I know my former readers are scattered to the winds, and that the blog has changed its time and place and address. I hope to be here for a while, and for those of you still here, I hope you are all well.

And if you have ANY books that are a pleasure, let me know in the comments! We could all use them right about now.

* The page 101 technique, about which I once wrote a blog post that I can no longer locate, involves reading page 101 of a book as a test to see whether you will enjoy it. Skips the sometimes misleading polished prose of page 1 and the spoiler situation of the back cover. Try it! (And I will try to find that post.)

How Is the Pandemic Like a Middle Grade Novel? (Shocking story below!)

 

(Image courtesy Etsy BuyTheDress)

So. It’s been a summer, hasn’t it? Truly, I have felt moved to post a whole bunch of times. There’s something about that old Covid-19 that really connects to children’s literature for me. It feels invented out of A Wrinkle in Time, but slant: a dire threat, and the only way we can survive isn’t to fight for our own lives, but to try to save others from being sick—except humanity might not up to the task if it means thinking about other people.

I hope any and all of you reading this are relatively healthy, relatively sane. Here at blog HQ in Brooklyn, NY, it’s been a ride, and will continue to be one.

What else can can I tell you? It turns out that the level of stress is a magical way to figure out what kinds of books you truly love. Like a magical stone (that I, of course, can’t remember the name of right now) it will reveal all.
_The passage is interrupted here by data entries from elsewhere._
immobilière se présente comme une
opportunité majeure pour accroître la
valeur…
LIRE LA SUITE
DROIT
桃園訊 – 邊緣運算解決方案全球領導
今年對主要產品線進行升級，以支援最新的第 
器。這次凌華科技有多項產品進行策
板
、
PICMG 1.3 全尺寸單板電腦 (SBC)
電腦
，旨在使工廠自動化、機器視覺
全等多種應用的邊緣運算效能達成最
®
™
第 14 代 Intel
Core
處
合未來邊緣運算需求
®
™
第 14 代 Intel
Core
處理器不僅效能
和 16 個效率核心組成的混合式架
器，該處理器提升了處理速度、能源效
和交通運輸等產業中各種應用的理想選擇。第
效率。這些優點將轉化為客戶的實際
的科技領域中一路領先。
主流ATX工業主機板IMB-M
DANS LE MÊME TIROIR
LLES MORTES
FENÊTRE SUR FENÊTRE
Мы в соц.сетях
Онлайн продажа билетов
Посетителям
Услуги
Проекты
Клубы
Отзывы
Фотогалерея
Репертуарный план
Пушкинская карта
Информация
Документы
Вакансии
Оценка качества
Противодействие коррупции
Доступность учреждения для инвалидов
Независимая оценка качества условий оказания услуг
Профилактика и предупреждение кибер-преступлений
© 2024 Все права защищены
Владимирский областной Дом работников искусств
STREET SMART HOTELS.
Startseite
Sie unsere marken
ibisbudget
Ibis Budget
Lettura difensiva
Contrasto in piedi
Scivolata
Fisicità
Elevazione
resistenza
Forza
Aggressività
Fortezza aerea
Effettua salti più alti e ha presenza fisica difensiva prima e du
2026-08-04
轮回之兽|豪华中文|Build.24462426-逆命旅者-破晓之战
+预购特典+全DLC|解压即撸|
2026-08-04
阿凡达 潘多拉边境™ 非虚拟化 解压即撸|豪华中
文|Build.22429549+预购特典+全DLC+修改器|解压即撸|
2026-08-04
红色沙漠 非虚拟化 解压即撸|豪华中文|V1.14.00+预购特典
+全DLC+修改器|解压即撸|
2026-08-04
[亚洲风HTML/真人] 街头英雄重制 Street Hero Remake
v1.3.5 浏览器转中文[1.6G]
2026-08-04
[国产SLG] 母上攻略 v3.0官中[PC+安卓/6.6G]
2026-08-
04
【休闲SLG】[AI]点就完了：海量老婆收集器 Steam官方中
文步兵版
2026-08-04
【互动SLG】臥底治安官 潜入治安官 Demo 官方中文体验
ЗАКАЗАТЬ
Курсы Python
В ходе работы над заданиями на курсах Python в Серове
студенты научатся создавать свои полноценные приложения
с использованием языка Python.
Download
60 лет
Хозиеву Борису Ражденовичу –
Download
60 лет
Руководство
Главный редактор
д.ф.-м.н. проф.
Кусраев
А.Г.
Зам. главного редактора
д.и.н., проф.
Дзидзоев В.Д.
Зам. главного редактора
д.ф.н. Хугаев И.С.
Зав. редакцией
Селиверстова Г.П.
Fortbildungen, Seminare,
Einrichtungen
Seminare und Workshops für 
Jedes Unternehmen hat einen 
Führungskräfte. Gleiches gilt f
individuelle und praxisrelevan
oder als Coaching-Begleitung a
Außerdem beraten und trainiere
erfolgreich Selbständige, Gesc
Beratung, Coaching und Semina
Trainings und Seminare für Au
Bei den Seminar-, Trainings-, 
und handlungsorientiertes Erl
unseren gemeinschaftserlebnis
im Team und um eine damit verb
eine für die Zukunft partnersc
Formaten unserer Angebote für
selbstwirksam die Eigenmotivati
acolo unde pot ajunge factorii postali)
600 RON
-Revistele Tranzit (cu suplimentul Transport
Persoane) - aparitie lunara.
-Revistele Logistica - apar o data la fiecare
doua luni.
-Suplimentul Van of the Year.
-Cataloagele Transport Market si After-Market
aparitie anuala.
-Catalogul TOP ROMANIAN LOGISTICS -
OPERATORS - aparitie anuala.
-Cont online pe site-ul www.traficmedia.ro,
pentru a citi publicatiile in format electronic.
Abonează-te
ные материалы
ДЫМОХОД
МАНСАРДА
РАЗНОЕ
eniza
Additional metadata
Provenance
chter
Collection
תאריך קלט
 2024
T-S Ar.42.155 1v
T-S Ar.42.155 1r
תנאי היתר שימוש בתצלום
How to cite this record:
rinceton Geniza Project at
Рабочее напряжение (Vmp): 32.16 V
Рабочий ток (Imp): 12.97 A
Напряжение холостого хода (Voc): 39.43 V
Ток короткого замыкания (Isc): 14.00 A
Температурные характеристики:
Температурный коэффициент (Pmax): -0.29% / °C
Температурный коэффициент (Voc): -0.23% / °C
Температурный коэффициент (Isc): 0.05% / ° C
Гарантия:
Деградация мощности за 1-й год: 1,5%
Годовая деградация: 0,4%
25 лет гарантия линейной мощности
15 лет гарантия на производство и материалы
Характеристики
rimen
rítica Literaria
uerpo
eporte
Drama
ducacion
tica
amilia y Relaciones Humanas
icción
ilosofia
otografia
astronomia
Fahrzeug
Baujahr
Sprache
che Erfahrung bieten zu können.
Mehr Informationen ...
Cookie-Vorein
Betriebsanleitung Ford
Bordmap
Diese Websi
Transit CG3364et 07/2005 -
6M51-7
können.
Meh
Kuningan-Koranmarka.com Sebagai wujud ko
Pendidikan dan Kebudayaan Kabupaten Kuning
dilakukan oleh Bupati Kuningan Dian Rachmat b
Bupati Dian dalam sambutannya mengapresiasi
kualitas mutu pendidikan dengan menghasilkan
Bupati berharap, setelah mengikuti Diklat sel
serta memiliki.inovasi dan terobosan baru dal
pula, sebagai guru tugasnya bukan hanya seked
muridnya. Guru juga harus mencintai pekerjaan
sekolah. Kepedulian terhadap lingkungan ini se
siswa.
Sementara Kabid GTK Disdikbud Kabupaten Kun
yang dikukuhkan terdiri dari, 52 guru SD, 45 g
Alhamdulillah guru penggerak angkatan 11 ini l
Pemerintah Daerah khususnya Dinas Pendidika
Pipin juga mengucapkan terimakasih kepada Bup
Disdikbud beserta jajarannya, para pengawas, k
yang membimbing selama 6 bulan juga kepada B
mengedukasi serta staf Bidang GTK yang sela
Here’s how:

Try to read a book. If you keep putting it down, it cannot save you, and you must let it fly free. But! If you fall deeper and deeper in, until the ceiling hangs with vines and the walls become the world all around (thanks, Maurice), then it is the kind of book you must continue to seek out, because it is the only thing (as far as I can tell) that will save you. Quarantine reading must be without shame or showing off, only with the hope of sanctuary (or at least, you know, a bit of fun).

So, some books you might think about:

The Broken Earth Trilogy, by N. K. Jemisin (Chestnut, for you old-timers, LOVED it.) Crazy feminist sci-fi, apocalyptic but not our particular apocalypse.

The Last Widow by Karin Slaughter This was just the kind of silly hero action I needed—like a blockbuster movie but without the toxic masculinity.

The Blessing Way by Tony Hillerman I thought I had read all the old guy mysteries. But I had not, and this was perfect and strange and wonderful.

The Glass Hotel by Emily St. John Mandel Oh, so mournful and quiet and compelling. I wish I could unread it so as to read it again for the first time.

I hope you are all fine. I hope you are finding ways to support your bookstores and each other. I hope I write again soon with more books that are transporting.